_About this task_. Match the string "after" against each line below, and copy every line that matches.

----------------------------------------

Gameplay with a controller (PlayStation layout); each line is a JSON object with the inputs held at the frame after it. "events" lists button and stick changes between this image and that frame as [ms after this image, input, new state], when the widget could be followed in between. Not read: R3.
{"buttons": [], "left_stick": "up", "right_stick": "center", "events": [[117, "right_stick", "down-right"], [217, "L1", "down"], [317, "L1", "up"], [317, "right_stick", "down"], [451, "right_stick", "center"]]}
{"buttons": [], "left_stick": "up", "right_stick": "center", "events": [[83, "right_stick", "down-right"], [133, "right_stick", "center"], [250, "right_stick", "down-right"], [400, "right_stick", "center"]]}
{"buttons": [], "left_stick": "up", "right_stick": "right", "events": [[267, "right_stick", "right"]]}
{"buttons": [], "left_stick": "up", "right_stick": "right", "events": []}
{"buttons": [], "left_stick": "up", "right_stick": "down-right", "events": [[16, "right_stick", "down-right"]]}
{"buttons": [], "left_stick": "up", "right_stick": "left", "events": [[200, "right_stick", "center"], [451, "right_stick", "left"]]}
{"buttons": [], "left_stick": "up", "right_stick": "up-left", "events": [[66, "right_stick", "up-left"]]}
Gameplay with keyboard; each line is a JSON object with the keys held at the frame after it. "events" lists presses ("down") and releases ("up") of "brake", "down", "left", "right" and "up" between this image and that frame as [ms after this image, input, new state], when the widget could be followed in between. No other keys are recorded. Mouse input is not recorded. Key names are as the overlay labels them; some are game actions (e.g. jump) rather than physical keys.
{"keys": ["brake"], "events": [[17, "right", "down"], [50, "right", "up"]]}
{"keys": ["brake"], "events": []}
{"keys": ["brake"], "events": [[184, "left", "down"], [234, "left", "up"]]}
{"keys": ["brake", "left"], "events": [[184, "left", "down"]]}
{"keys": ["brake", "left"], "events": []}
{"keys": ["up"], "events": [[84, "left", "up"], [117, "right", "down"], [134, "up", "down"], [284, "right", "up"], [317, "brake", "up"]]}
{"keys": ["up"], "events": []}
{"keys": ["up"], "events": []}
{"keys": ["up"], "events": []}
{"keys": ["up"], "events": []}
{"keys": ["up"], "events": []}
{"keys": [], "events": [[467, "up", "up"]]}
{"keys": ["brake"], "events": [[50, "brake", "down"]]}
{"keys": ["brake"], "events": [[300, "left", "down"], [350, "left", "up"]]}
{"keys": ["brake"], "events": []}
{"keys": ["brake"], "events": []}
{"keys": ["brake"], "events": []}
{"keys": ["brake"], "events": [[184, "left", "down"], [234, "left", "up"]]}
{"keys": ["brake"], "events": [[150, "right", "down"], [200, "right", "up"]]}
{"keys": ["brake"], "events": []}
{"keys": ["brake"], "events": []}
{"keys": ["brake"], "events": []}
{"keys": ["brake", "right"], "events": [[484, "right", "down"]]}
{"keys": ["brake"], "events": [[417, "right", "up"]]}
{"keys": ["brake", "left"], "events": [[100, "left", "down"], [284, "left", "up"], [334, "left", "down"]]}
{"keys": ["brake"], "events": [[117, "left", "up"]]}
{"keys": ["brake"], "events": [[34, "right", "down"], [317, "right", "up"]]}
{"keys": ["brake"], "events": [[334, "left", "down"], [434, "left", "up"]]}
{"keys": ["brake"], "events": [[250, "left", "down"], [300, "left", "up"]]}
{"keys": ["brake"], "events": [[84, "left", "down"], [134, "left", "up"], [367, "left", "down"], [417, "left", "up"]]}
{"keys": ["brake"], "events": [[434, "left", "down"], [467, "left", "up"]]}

----------------------------------------

_Task output_.
Gameplay with a controller (PlayStation layout); each line is a JSON object with the inputs held at the frame after it. "events" lists button and stick changes between this image and that frame as [ms after this image, input, new state], when the widget could be followed in between. Not read: R3.
Gameplay with keyboard; each line is a JSON object with the keys held at the frame after it. "events" lists presses ("down") and releases ("up") of "brake", "down", "left", "right" and "up" between this image and that frame as [ms after this image, input, new state], when the widget could be followed in between. No other keys are recorded. Mouse input is not recorded. Key names are as the overlay labels them; some are game actions (e.g. jump) rather than physical keys.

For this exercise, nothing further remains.